**AIM OF THE EXERCISE:**
Using the data that follows, give again word for word the lines between the one holding "Figure 3. Normalized" and the one holding "Figure 4. Schematic", inclusive. Omit the pictures.

**EXCERPTED RECORDS:**
-- Opening Marker --

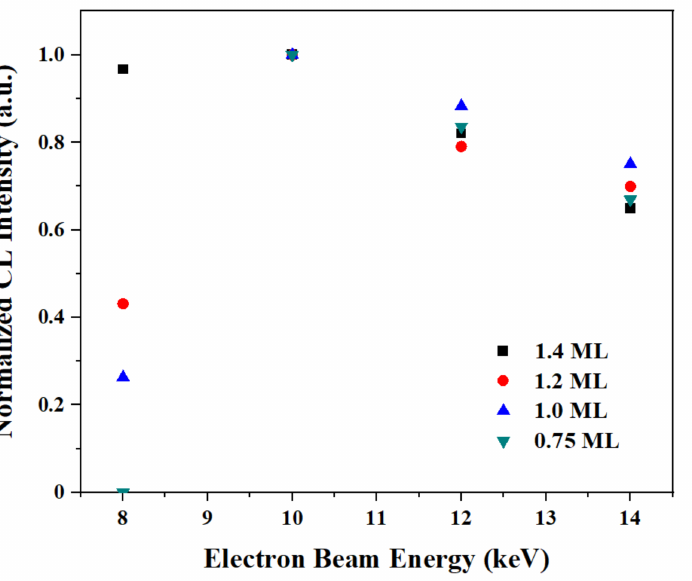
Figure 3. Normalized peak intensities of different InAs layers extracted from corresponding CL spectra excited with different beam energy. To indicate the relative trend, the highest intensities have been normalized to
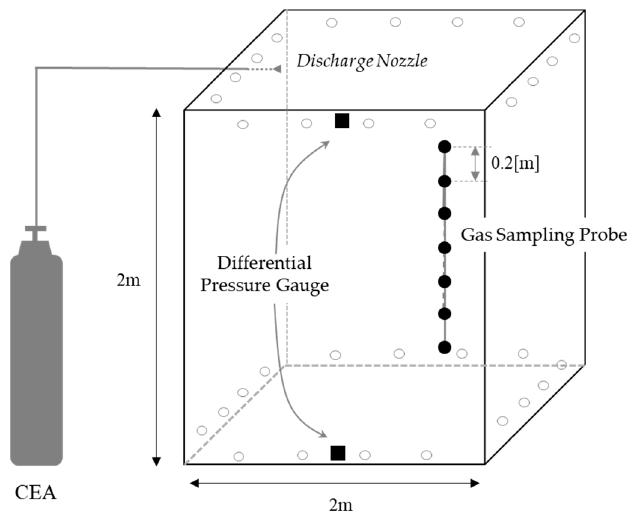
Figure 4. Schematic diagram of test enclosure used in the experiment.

-- Closing Marker --
-- Opening Marker --

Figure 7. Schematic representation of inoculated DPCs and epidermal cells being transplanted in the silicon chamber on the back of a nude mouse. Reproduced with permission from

-- Closing Marker --

**EXERCISE RESULT:**
Figure 3. Normalized peak intensities of different InAs layers extracted from corresponding CL spectra excited with different beam energy. To indicate the relative trend, the highest intensities have been normalized to
Figure 4. Schematic diagram of test enclosure used in the experiment.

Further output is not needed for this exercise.